Allora and Calzadilla, Serpentine Gallery
Clamor (2006)
17-29 April 2007
It’s never a pleasant experience when the first reaction to a work of art is an overwhelming sense of nausea. The hostile attack of sound, generated by Jennifer Allora’s and Guillermo Calzadilla’s, Clamor (2006) pierces the stomach, even before the solidity of the artillery bunker is encountered. The pair, having built their reputation on their socio-political and global opinions have framed the work at a time where a multitude of political crises fill the news. The aural assault of highly charged, military music is persistent in its aim: pushing the spectator to despair.
The two, helmet-like roofs and angular precipices (of the bunker) extend beyond the circumference of the rock like construction (hidden behind the permanent partition wall). Provocatively poised, patriotic, gleaming trumpets and trombones protrude, unmanned, out of the bunker cavities. The sounds of resistance hymns of Viet Cong and music used by American forces for the purpose of torture create a 40-minute melee that incessantly slices the environment, weakening the strongest of defences.

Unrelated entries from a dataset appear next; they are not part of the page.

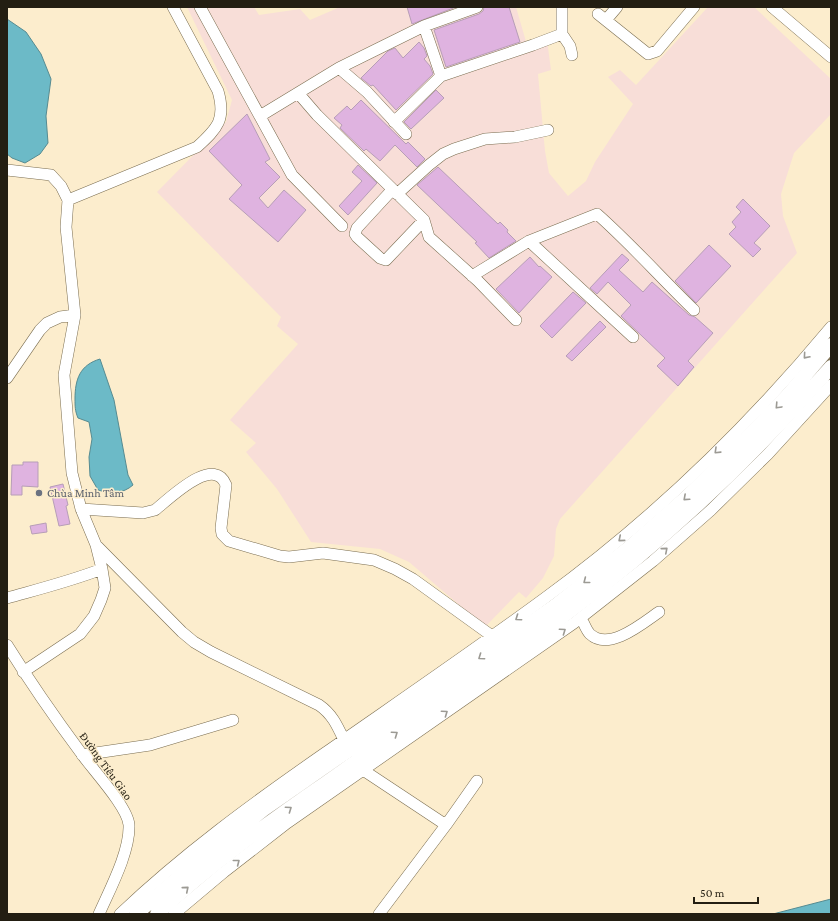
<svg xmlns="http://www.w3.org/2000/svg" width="838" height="921" font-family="'Crimson Pro',serif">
<rect width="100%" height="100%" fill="#fcedcd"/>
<path fill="#f8ded8" d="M187,7h67l5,8 41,-6 10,11 30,-13h176l11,38 20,-5 4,30 -13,4 7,77 4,22 19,23 18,-15 9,-19 38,-58 -25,-27 12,-7 16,15 72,-78h46l77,72v35l-37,39 -13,41 2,22 14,37 -237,266 -4,10 -2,27 -11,22 -17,20 -7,-6 -34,35 -76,-65 -29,-13 -69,-7 -34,-53 -31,-37 10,-9 -26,-23 68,-76 -21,-18 4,-9 -124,-125 69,-70 6,-22z"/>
<path fill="#6cbac7" stroke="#568b91" d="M7,19l19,13 15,22 10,25 -5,37 2,27 -8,11 -15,9 -13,-5 -5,-4z
M100,359l14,41 14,75 5,10c-10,9 -23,9 -35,5l-8,-14 -1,-19 3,-18 -3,-17 -11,-4c-3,-7 -3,-12 -3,-19 0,-20 5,-34 25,-40z
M831,899v15h-58z"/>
<path fill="#dfb3e0" stroke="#b79eb7" d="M407,7h49l-44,17z
M484,7h25l11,35 -74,25 -12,-37 45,-16 4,-3z
M419,42l5,6 3,8 -3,3 6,7 3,8 -37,36 -23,-25 -2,1 -10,-8 27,-27 7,-3 8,10z
M436,90l8,8 -33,31 -7,-7z
M361,100l45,44 2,-2 17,17 -8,8 -22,-22 -15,16 -14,-12 -2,2 -24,-23 2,-3 -8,-7 13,-12 4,4z
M247,114l23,45 -5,3 15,15 -21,21 9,10 16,-18 22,20 -28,32 -49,-43 13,-14 -33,-34z
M358,165l19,18 -29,32 -9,-9 23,-25 -10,-9z
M438,167l60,57 2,-2 8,8 -1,2 9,9 -27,17 -14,-15 2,-1 -60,-57z
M743,199l27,27 -16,17 7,6 -8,8 -24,-23 7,-7 -4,-5 9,-10 -5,-5z
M709,245l22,21 -35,37 -21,-22z
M622,254l7,6 -10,10 24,22 9,-10 37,33 6,2 18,16 -25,28 6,6 -16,19 -21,-20 8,-8 -44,-42 10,-11 -23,-23 -11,12 -7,-6z
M530,257l9,10 1,-1 12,11 -33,36 -23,-24z
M573,292l13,11 -34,35 -12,-12z
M600,321l6,6 -34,34 -6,-5z
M23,462h15v25l-16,-1v9h-11l1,-30h11z
M63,484l5,21 -2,1 4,18 -11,2 -9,-39z
M46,523l1,9 -15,2 -2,-8z"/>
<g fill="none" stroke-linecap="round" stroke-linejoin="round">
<g stroke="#7a6d50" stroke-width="12">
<path id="minor" d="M173,7l45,84c8,28 0,37 -21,56l-129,53 -2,27 9,88 -11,60 8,98 9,36 62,4 12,-3c14,-11 59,-56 71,-25l-5,43 1,6 7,7 51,15 9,1 34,-4 51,7 21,9 18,10 79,57
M200,7l92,168 50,51
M562,7v27l8,12 2,9
M772,7l59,50
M598,14l50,40 9,-3 37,-44
M606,20l11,-13
M424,26l17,50
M339,68l85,-42 53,-19
M298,93l19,22 107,105 5,17 49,44 38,39
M260,116l79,-48 28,24 39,42
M394,122l47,-46 92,-31 29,-11
M7,170l44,5 10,11 7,14
M392,190l-35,38 -2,6 2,3 23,21 6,2 38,-40
M397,194l32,-29 14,-11 11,-5 31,-10 30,-2 33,-7
M529,241l104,96
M472,276l57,-35 68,-27c34,30 64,64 97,96
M7,378l33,-48 7,-7 13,-6 15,-2
M96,545l86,87 12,10 17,10 108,53c13,9 18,20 25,35
M7,598c32,-9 64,-17 95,-29
M581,618c3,5 5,12 9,16 19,18 53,-11 69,-22
M7,645c23,37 48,73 74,108 11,16 47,54 48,72 1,27 -19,64 -30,89
M23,672l57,-38 14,-18 7,-16 4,-12 -3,-19 -6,-24 -15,-36
M82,755l68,-10 83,-25
M363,770l83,55
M120,914c63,-60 133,-111 205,-161 73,-51 148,-102 220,-155 107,-78 202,-170 286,-271
M174,914l50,-42 63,-49 287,-200 79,-62 58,-51 57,-56 63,-69
M379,914l67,-89 31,-44"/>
</g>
<g stroke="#7a6d50" stroke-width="16">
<path id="major" d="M136,914l65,-56 63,-49 291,-203 75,-59 58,-51 57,-56 43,-45 43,-50
M157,914c52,-49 111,-91 169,-131 53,-37 105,-74 158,-111 27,-19 56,-38 82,-58 98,-73 185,-155 265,-247"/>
</g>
<use href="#minor" stroke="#fff" stroke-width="11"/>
<use href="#major" stroke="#fff" stroke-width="14"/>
</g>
<defs><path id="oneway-chevron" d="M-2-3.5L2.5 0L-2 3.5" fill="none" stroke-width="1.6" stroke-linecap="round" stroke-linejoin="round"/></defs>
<g stroke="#9c9a94">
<use href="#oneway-chevron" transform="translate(806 356) rotate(131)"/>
<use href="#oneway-chevron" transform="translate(778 406) rotate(133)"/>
<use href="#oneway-chevron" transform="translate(717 451) rotate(136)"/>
<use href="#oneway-chevron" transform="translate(686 498) rotate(138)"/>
<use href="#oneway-chevron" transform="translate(621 539) rotate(140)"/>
<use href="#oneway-chevron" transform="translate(665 550) rotate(-41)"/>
<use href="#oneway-chevron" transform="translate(586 581) rotate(142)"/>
<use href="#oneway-chevron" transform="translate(518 618) rotate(145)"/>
<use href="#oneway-chevron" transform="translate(563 631) rotate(-35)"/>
<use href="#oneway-chevron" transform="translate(481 657) rotate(145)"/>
<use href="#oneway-chevron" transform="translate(445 713) rotate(-35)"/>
<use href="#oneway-chevron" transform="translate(395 734) rotate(-35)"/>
<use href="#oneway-chevron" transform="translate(289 809) rotate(-35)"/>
<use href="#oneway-chevron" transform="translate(237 862) rotate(-38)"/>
<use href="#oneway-chevron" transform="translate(186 889) rotate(-40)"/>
</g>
<circle fill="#6b7280" stroke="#fcedcd" stroke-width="1.5" cx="39" cy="493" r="4"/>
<g text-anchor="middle" stroke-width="3" stroke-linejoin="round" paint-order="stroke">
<g font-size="12" fill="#5b616d" stroke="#fcedcd" text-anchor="start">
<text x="47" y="497">Chùa Minh Tâm</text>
</g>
<g font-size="12" fill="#231e12" stroke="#fcedcd">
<text transform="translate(106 766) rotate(54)" y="4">Đường Tiêu Giao</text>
</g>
</g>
<rect width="838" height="921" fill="none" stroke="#231e12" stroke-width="16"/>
<path d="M694 897v6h64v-6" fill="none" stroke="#231e12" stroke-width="2"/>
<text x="700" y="897" font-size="12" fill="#231e12" stroke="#fcedcd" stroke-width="3" paint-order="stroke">50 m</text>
</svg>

The atmosphere, oscillating between subdued melancholia and authoritative aggression adopts a place of simultaneous refuge and attack. Regardless of being heavily immersed in such a tormenting environment, you are still only an ignorant outsider; curiosity alone compels you to test your own potential breaking point. Denied access into the sanctuary of the caverns and fearing assault, I exit the gallery finding my freedom outside tainted for a while at least.